I roast a big batch of veggies and chickpeas, cook a bunch of grains, and portion everything out into containers. I keep the dressing and avocado separate until I’m ready to eat so everything stays fresh.
Conclusion
This Roasted Veggie & Crispy Chickpea Nourish Bowl is one of my favorite ways to eat clean and feel full. It’s vibrant, flavorful, and endlessly flexible—whether I’m keeping it plant-based or adding extra protein. It’s the kind of meal that makes me feel good from the inside out, every time.
Print
Roasted Veggie & Crispy Chickpea Nourish Bowl
- Author: Linda
- Prep Time: 10 minutes
- Cook Time: 30 minutes
- Total Time: 40 minutes
- Yield: 2 large bowls or 3 smaller bowls
- Category: Main Course
- Method: Roasted
- Cuisine: Mediterranean-Inspired
- Diet: Vegan
Description
This Roasted Veggie & Crispy Chickpea Nourish Bowl is a colorful, wholesome meal loaded with roasted vegetables, protein-rich chickpeas, and your choice of grains—all brought together with a creamy, homemade tahini dressing. It’s a plant-powered bowl that’s perfect for clean eating, easy meal prep, or a filling weeknight dinner that’s as good for your body as it is for your taste buds.
Ingredients
For the bowl:
- 1 can chickpeas, drained, rinsed, and patted dry
- 2 cups sweet potatoes, peeled and cubed
- 1 red bell pepper, sliced
- 1 zucchini, sliced into half-moons
- 1 red onion, cut into wedges
- 1 tablespoon olive oil
- 1 teaspoon smoked paprika
- 1 teaspoon garlic powder
- Salt and pepper, to taste
- 2 cups cooked quinoa or brown rice
- 2 cups baby spinach or kale
- 1 avocado, sliced
For the tahini dressing (optional):
- ¼ cup tahini
- 1 tablespoon lemon juice
- 1 tablespoon maple syrup
- 1 clove garlic, minced
- 2–3 tablespoons warm water (to thin)
Instructions
- Preheat oven to 425°F and line a baking sheet with parchment paper.
- Toss chickpeas with half the olive oil, paprika, garlic powder, salt, and pepper. Spread on one side of the baking sheet.
- In a bowl, toss sweet potatoes, bell pepper, zucchini, and onion with the remaining olive oil and seasonings. Spread on the other side of the baking sheet.
- Roast for 25–30 minutes, tossing halfway, until chickpeas are crispy and veggies are tender.
- While roasting, cook quinoa or rice if not already made.
- Whisk all tahini dressing ingredients in a bowl until smooth and creamy.
- To assemble, layer quinoa or rice, roasted veggies, chickpeas, spinach or kale, and avocado slices in bowls.

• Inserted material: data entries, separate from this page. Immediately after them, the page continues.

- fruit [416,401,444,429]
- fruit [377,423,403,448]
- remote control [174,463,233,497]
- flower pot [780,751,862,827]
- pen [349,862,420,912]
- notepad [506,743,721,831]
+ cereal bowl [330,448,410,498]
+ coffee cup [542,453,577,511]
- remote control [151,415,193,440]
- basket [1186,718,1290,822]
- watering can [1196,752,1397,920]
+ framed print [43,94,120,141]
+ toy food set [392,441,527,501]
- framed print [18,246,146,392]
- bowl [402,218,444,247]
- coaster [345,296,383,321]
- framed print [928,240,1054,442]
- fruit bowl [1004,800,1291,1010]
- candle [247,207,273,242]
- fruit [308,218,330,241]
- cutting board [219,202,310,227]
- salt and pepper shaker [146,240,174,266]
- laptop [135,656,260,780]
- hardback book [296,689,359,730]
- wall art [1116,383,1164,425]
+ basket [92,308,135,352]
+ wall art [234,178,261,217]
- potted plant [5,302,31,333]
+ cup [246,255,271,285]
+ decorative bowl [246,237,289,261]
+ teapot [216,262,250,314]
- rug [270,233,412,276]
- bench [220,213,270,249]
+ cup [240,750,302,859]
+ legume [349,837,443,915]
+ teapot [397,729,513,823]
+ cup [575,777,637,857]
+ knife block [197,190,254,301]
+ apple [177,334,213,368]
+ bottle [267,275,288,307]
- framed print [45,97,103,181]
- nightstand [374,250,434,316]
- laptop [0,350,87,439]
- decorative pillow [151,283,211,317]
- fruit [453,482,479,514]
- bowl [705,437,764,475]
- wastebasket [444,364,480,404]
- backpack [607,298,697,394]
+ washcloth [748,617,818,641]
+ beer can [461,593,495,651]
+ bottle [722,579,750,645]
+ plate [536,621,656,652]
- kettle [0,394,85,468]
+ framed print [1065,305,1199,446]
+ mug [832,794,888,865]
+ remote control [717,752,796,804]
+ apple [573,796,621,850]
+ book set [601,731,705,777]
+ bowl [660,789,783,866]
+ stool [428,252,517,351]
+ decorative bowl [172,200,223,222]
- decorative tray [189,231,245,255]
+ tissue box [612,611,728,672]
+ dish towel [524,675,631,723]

Drizzle with dressing and serve.
Notes
- Swap grains: Try farro, couscous, or cauliflower rice.
- Mix up veggies: Use what you have—broccoli, carrots, eggplant, or Brussels sprouts work great.
- Spice it up: Add red pepper flakes or cayenne to the chickpeas.
- Add protein: Grilled chicken, tofu, or a soft-boiled egg make it more filling.
- Dressing alternatives: Greek yogurt dressing or balsamic vinaigrette also work well.
- Storage: Store components separately up to 4 days; add dressing and avocado just before eating.